[START Article]
Getting together with art friends for an afternoon of making can be just the right kick-start for your creative mojo if it’s gone missing. I love gathering with other artists, with a tote bag of art supplies for a few hours of creative time and catching up, with chips and salsa and some art-making background music. All the better if everyone is working in different media. The hostess of my last foray into Art Day supplied gelli plates for some fast no-press printmaking (thanks, JMC!). I came home with a stack of fun backgrounds to adorn with other media. This one (below) became a little watercolor & colored pencil portrait (above).

Do you gather with art friends? Have you considered hosting an evening of making with some like-minded pals?

a gelli plate print from an art day with my friend JMC

Gelli Monotype as background for mixed media art

 

If you’re not familiar with gelli plate printing, have a look at this little intro video by the makers of the gelli plate I used. (If you can’t see the video below, you can watch it here.)

Art Quote

 

As one of the most active and productive artists of the eighteenth century, Angelica Kauffman [1741-1807] created approximately 1,500 oil paintings, drawings, and prints, and her compositions were widely disseminated during and after her lifetime in the form of reproductive engravings and interior decoration, painted furniture, china, and textiles. Her distinctive and often sentimental images of Classical and British history, allegories, and portraits were familiar to a broad international audience, and major exhibitions of her work during the last ten years in England, Austria, Germany, and Switzerland have brought her works to the attention of contemporary viewers. The story of Kauffman’s life is also quite well known: her youthful talent and choice to pursue a painting career, her personal charm and industriousness, her role as a Founding Member of the Royal Academy of Arts in London, her scandalous marriage to an imposter and later marriage of companionship with the painter Antonio Zucchi, her international aristocratic clientele, friendships with great poets and painters, and her wealth and fame as a popular and celebrated Grand Tour artist in Italy. This picture of an extraordinary woman—a romantic female “hero” in a masculine profession—is based on factual evidence, but it was largely the creation of her biographer Giovanni Gherardo De Rossi bolstered by laudatory descriptions of Kauffman in diaries and letters written by admiring friends, patrons, and foreign travelers. The pleasing qualities of Kauffman’s Neoclassical imagery, along with her cleverly conceived and idealized allegorical self-portraits and confident self-promotion, helped to reinforce a view of her as an accomplished artist who easily overcame all obstacles to achieve success.
[END Article]
[START Information supplied]
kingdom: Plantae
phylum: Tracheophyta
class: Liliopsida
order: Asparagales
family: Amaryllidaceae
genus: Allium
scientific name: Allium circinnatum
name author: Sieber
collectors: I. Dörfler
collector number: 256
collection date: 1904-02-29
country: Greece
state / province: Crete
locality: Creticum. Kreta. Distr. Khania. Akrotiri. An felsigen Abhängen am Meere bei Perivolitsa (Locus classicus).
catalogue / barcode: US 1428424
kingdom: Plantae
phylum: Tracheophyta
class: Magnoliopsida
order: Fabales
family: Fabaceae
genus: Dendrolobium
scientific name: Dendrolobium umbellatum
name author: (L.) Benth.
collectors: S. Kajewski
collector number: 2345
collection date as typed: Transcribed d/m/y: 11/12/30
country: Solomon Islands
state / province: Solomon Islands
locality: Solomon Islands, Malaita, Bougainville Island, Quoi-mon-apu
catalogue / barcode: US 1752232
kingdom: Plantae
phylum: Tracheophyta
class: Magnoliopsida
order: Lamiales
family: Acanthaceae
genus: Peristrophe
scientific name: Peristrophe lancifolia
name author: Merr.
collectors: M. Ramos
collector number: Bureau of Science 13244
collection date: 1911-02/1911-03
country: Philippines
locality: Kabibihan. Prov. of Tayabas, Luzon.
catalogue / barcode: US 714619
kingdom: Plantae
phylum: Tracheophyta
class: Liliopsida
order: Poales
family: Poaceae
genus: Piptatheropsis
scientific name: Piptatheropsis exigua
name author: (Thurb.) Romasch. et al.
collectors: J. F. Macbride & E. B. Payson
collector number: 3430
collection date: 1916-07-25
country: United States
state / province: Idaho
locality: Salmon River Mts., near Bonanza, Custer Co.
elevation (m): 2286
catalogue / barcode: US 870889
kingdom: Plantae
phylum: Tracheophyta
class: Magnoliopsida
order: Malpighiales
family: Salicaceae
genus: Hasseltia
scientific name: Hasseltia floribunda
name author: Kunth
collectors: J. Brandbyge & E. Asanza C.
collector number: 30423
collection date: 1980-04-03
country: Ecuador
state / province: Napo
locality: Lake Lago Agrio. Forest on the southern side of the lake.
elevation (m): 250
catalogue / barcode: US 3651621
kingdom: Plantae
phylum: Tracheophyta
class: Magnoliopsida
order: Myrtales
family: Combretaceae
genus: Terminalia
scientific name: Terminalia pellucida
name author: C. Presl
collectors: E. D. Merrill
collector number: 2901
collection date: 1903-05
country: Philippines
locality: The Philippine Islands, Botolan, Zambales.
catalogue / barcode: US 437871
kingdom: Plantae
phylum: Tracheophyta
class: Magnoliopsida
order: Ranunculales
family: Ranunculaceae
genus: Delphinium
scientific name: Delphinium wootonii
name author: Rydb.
[END Information supplied]
Exercise goal -> Transcribe the part of the art day post starting with "Getting together with" and going on through "some like-minded pals?". The listing was drawn from a different source than the text.

Task response ->
Getting together with art friends for an afternoon of making can be just the right kick-start for your creative mojo if it’s gone missing. I love gathering with other artists, with a tote bag of art supplies for a few hours of creative time and catching up, with chips and salsa and some art-making background music. All the better if everyone is working in different media. The hostess of my last foray into Art Day supplied gelli plates for some fast no-press printmaking (thanks, JMC!). I came home with a stack of fun backgrounds to adorn with other media. This one (below) became a little watercolor & colored pencil portrait (above).

Do you gather with art friends? Have you considered hosting an evening of making with some like-minded pals?